For these groundwater salamanders, it has long been thought that when organisms like them live in a perpetually-dark subterranean habitat, they eventually will all evolve similar traits over time due to natural selection. With even just a superficial glance to several species of cave and aquifer vertebrates and invertebrates, one can indeed see these extreme phenotypes: reduced pigmentation, elongated limbs, flattened, shovel-like heads, and reduced eyes. So, it’s easy to state that they look the same because they have adapted to living in dark, subterranean habitats.
Tovar, who has made this project the focus of his PhD work, wants to dig deeper. “It’s all been kind of relative until now,” says Tovar. “Meaning, their eyes look relatively reduced to their heads and to other closely-related species that live above ground. But no one has really gone in to understand if it’s a completely reduced eye, and how reduced is it? What kind of tissues remain?”

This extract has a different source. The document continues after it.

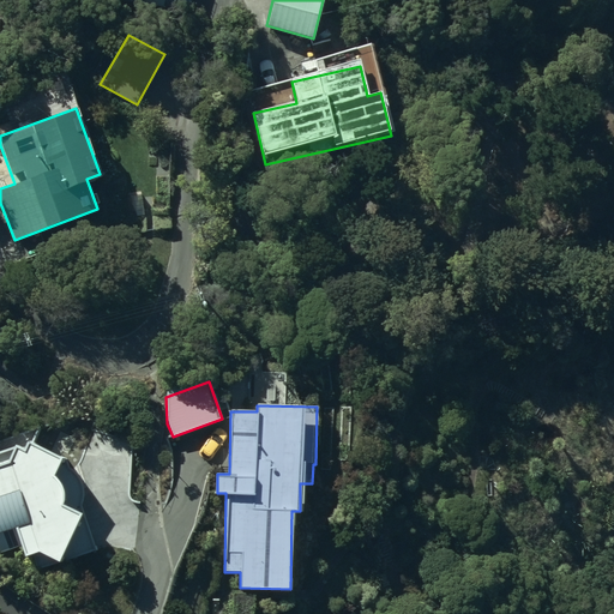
[(66,459),(29,441),(23,451),(17,445),(8,464),(0,467),(0,551),(20,545),(24,557),(38,552),(61,563),(97,549),(82,507),(82,505),(83,503),(83,501),(83,500),(83,499),(83,498),(83,497),(83,495),(83,494),(83,493),(82,492),(82,491),(82,489),(82,488),(82,487),(80,486),(80,485),(80,483),(79,482),(79,481),(78,481),(78,480),(77,479),(77,477),(76,476),(74,475),(74,474),(73,474),(72,473),(72,471),(71,470),(70,470),(68,469),(68,468),(66,459)]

Tovar has already jump started the search for answers to these questions before receiving the NSF grant. Since beginning his PhD work in the Hillis lab, Ruben has been collecting a number of salamander populations. His previous master’s research looked at the Texas blind salamander and its extremely reduced eyes. What he learned is that the eye of the Texas blind salamander doesn’t have some of the key features needed for sight, as it doesn’t have a lens or fully-formed retina. But features of other groundwater salamander visual systems are still unknown. No one knows what the Austin blind salamander’s eye structure is composed of, not to mention how they develop.

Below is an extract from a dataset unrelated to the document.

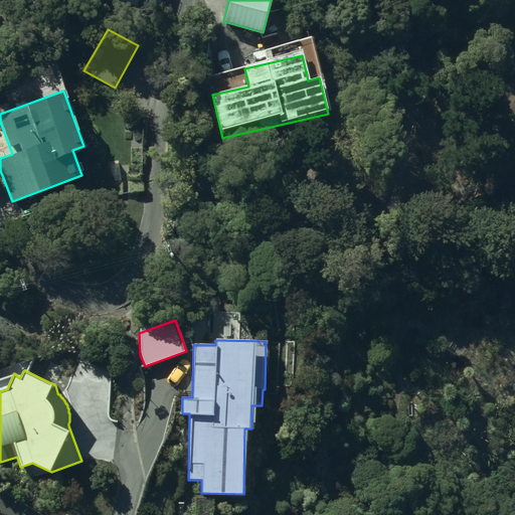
All buildings are outlined.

With the NSF grant, now Tovar can look at many species of Central Texas salamanders to learn how far reaching convergence exists in them. Currently, he has a handful of cave representatives they have started working with already: the Honey Creek Cave salamander (Eurycea latitans) and Preserve Cave salamander (Eurycea pterophila). Beyond these populations, Tovar plans to both collect and breed several representatives of subterranean phenotypes. Looking at their offspring, he can ask questions about what kind of molecular and developmental underpinnings result in a reduced eye. Are the offspring developing in similar ways to reach the ultimate outcome of a reduced eye like their parents were?

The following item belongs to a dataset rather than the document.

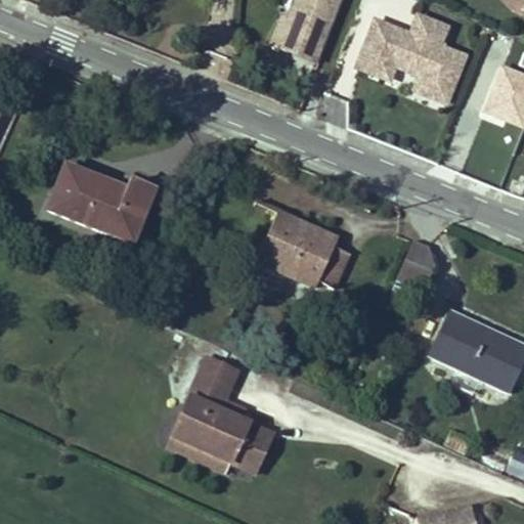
[(333,16),(337,0),(300,0),(295,18),(285,15),(275,44),(293,49),(301,23),(320,29),(324,14),(333,16)]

Through the Freshman Research Initiative: Biodiversity Discovery, Devitt plans to integrate undergraduates into the research, beginning next summer. Students from UT and Texas State will take part in a research exchange program where they will learn to think like scientists and experience what it’s really like to be a researcher, from hypothesis formation, data collection, and fieldwork, followed by labwork, analysis, and writing.